### DATA PROVIDED
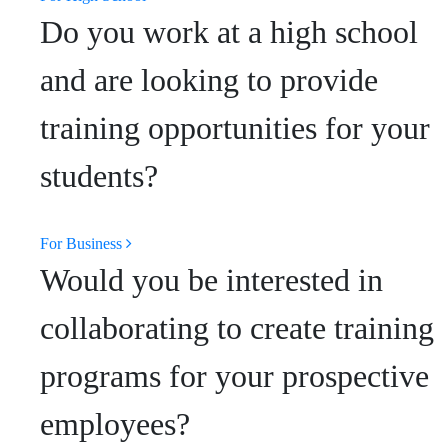
Do you work at a high school
and are looking to provide
training opportunities for your
students?
For Business
Would you be interested in
collaborating to create training
programs for your prospective
employees?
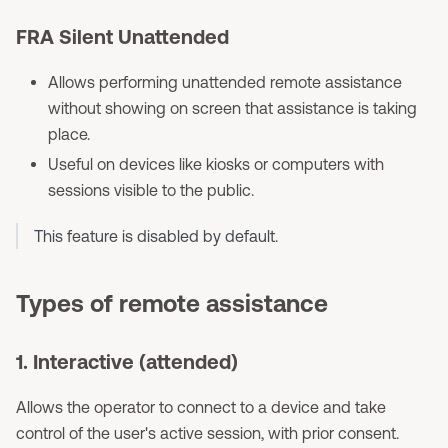
FRA Silent Unattended
Allows performing unattended remote assistance
without showing on screen that assistance is taking
place.
Useful on devices like kiosks or computers with
sessions visible to the public.
This feature is disabled by default.
Types of remote assistance
1. Interactive (attended)
Allows the operator to connect to a device and take
control of the user's active session, with prior consent.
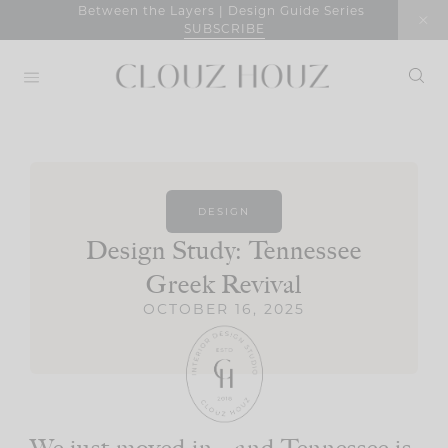
Skip
Between the Layers | Design Guide Series
SUBSCRIBE
to
content
DESIGN
Design Study: Tennessee
Greek Revival
OCTOBER 16, 2025
We just moved in—and Tennessee is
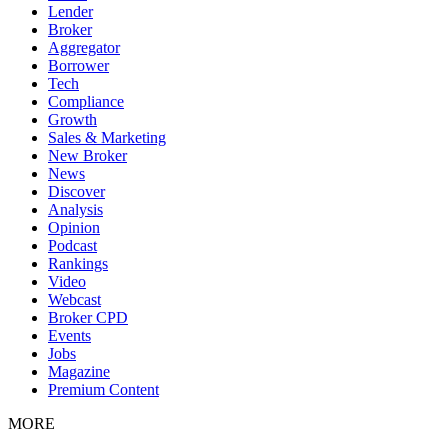
Lender
Broker
Aggregator
Borrower
Tech
Compliance
Growth
Sales & Marketing
New Broker
News
Discover
Analysis
Opinion
Podcast
Rankings
Video
Webcast
Broker CPD
Events
Jobs
Magazine
Premium Content
MORE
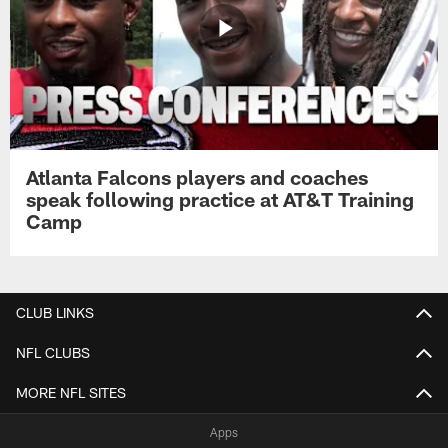
Atlanta Falcons players and coaches
speak following practice at AT&T Training
Camp
CLUB LINKS
NFL CLUBS
MORE NFL SITES
Apps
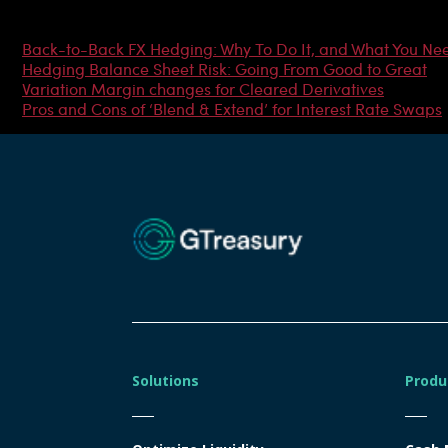
Most Popular Articles
Back-to-Back FX Hedging: Why To Do It, and What You Ne
Hedging Balance Sheet Risk: Going From Good to Great
Variation Margin changes for Cleared Derivatives
Pros and Cons of ‘Blend & Extend’ for Interest Rate Swaps
Solutions
Produ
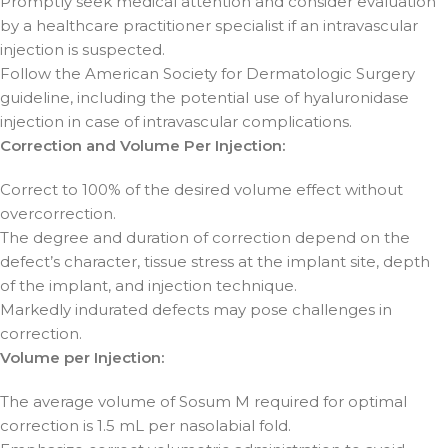
Promptly seek medical attention and consider evaluation
by a healthcare practitioner specialist if an intravascular
injection is suspected.
Follow the American Society for Dermatologic Surgery
guideline, including the potential use of hyaluronidase
injection in case of intravascular complications.
Correction and Volume Per Injection:
Correct to 100% of the desired volume effect without
overcorrection.
The degree and duration of correction depend on the
defect’s character, tissue stress at the implant site, depth
of the implant, and injection technique.
Markedly indurated defects may pose challenges in
correction.
Volume per Injection:
The average volume of Sosum M required for optimal
correction is 1.5 mL per nasolabial fold.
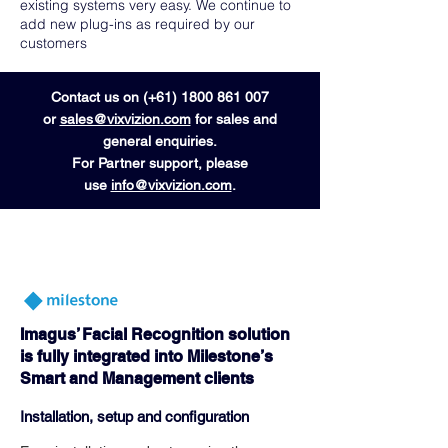
existing systems very easy. We continue to
add new plug-ins as required by our
customers
Contact us on (+61)
1800 861 007
or
sales@vixvizion.com
for sales and
general enquiries.
For Partner support, please
use
info@vixvizion.com
.
Imagus’ Facial Recognition solution
is fully integrated into Milestone’s
Smart and Management clients
Installation, setup and configuration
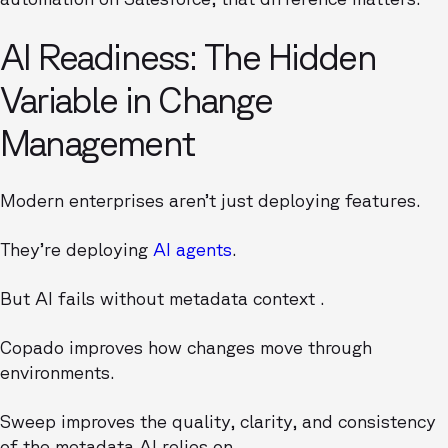
AI Readiness: The Hidden
Variable in Change
Management
Modern enterprises aren’t just deploying features.
They’re deploying
AI agents
.
But AI fails without metadata context .
Copado improves how changes move through
environments.
Sweep improves the quality, clarity, and consistency
of the metadata AI relies on.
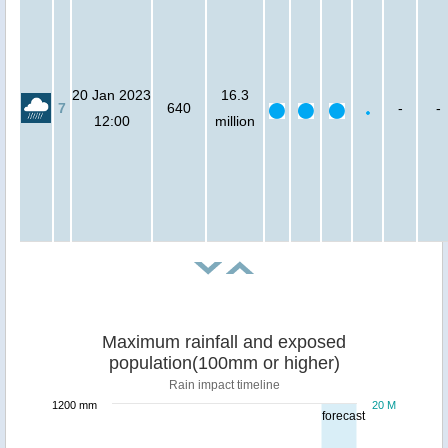
20 Jan 2023
16.3
7
640
-
-
12:00
million
Maximum rainfall and exposed
population(100mm or higher)
Rain impact timeline
1200 mm
20 M
forecast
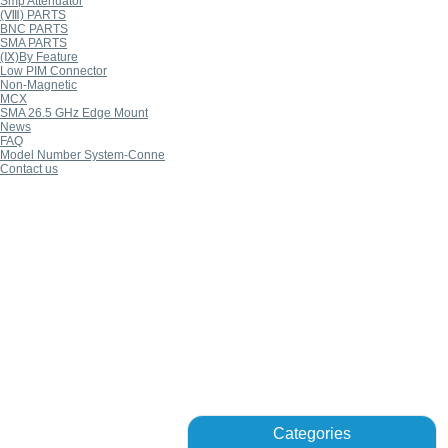
Smp Attenuator
(Ⅷ) PARTS
BNC PARTS
SMA PARTS
(Ⅸ)By Feature
Low PIM Connector
Non-Magnetic
MCX
SMA 26.5 GHz Edge Mount
News
FAQ
Model Number System-Conne
Contact us
Categories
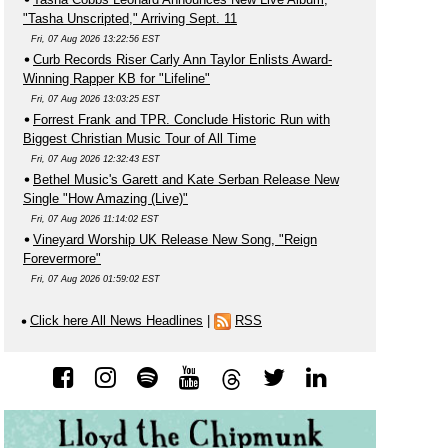
"Tasha Unscripted," Arriving Sept. 11
Fri, 07 Aug 2026 13:22:56 EST
Curb Records Riser Carly Ann Taylor Enlists Award-
Winning Rapper KB for "Lifeline"
Fri, 07 Aug 2026 13:03:25 EST
Forrest Frank and TPR. Conclude Historic Run with
Biggest Christian Music Tour of All Time
Fri, 07 Aug 2026 12:32:43 EST
Bethel Music's Garett and Kate Serban Release New
Single "How Amazing (Live)"
Fri, 07 Aug 2026 11:14:02 EST
Vineyard Worship UK Release New Song, "Reign
Forevermore"
Fri, 07 Aug 2026 01:59:02 EST
Click here All News Headlines
|
RSS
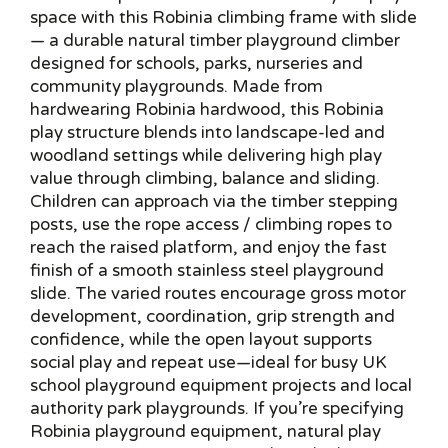
space with this Robinia climbing frame with slide
— a durable natural timber playground climber
designed for schools, parks, nurseries and
community playgrounds. Made from
hardwearing Robinia hardwood, this Robinia
play structure blends into landscape-led and
woodland settings while delivering high play
value through climbing, balance and sliding.
Children can approach via the timber stepping
posts, use the rope access / climbing ropes to
reach the raised platform, and enjoy the fast
finish of a smooth stainless steel playground
slide. The varied routes encourage gross motor
development, coordination, grip strength and
confidence, while the open layout supports
social play and repeat use—ideal for busy UK
school playground equipment projects and local
authority park playgrounds. If you’re specifying
Robinia playground equipment, natural play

### WORK ORDER
Copy the listing word for word, starting with the line containing "AI Readiness: The Hidden" and continuing through the last line of the listing. Omit the picture markers from your copy.

### ANSWER TO THE PROBLEM
AI Readiness: The Hidden
Variable in Change
Management
Modern enterprises aren’t just deploying features.
They’re deploying
AI agents
.
But AI fails without metadata context .
Copado improves how changes move through
environments.
Sweep improves the quality, clarity, and consistency
of the metadata AI relies on.
20 Jan 2023
16.3
7
640
-
-
12:00
million
Maximum rainfall and exposed
population(100mm or higher)
Rain impact timeline
1200 mm
20 M
forecast
Smp Attenuator
(Ⅷ) PARTS
BNC PARTS
SMA PARTS
(Ⅸ)By Feature
Low PIM Connector
Non-Magnetic
MCX
SMA 26.5 GHz Edge Mount
News
FAQ
Model Number System-Conne
Contact us
Categories
"Tasha Unscripted," Arriving Sept. 11
Fri, 07 Aug 2026 13:22:56 EST
Curb Records Riser Carly Ann Taylor Enlists Award-
Winning Rapper KB for "Lifeline"
Fri, 07 Aug 2026 13:03:25 EST
Forrest Frank and TPR. Conclude Historic Run with
Biggest Christian Music Tour of All Time
Fri, 07 Aug 2026 12:32:43 EST
Bethel Music's Garett and Kate Serban Release New
Single "How Amazing (Live)"
Fri, 07 Aug 2026 11:14:02 EST
Vineyard Worship UK Release New Song, "Reign
Forevermore"
Fri, 07 Aug 2026 01:59:02 EST
Click here All News Headlines
|
RSS
space with this Robinia climbing frame with slide
— a durable natural timber playground climber
designed for schools, parks, nurseries and
community playgrounds. Made from
hardwearing Robinia hardwood, this Robinia
play structure blends into landscape-led and
woodland settings while delivering high play
value through climbing, balance and sliding.
Children can approach via the timber stepping
posts, use the rope access / climbing ropes to
reach the raised platform, and enjoy the fast
finish of a smooth stainless steel playground
slide. The varied routes encourage gross motor
development, coordination, grip strength and
confidence, while the open layout supports
social play and repeat use—ideal for busy UK
school playground equipment projects and local
authority park playgrounds. If you’re specifying
Robinia playground equipment, natural play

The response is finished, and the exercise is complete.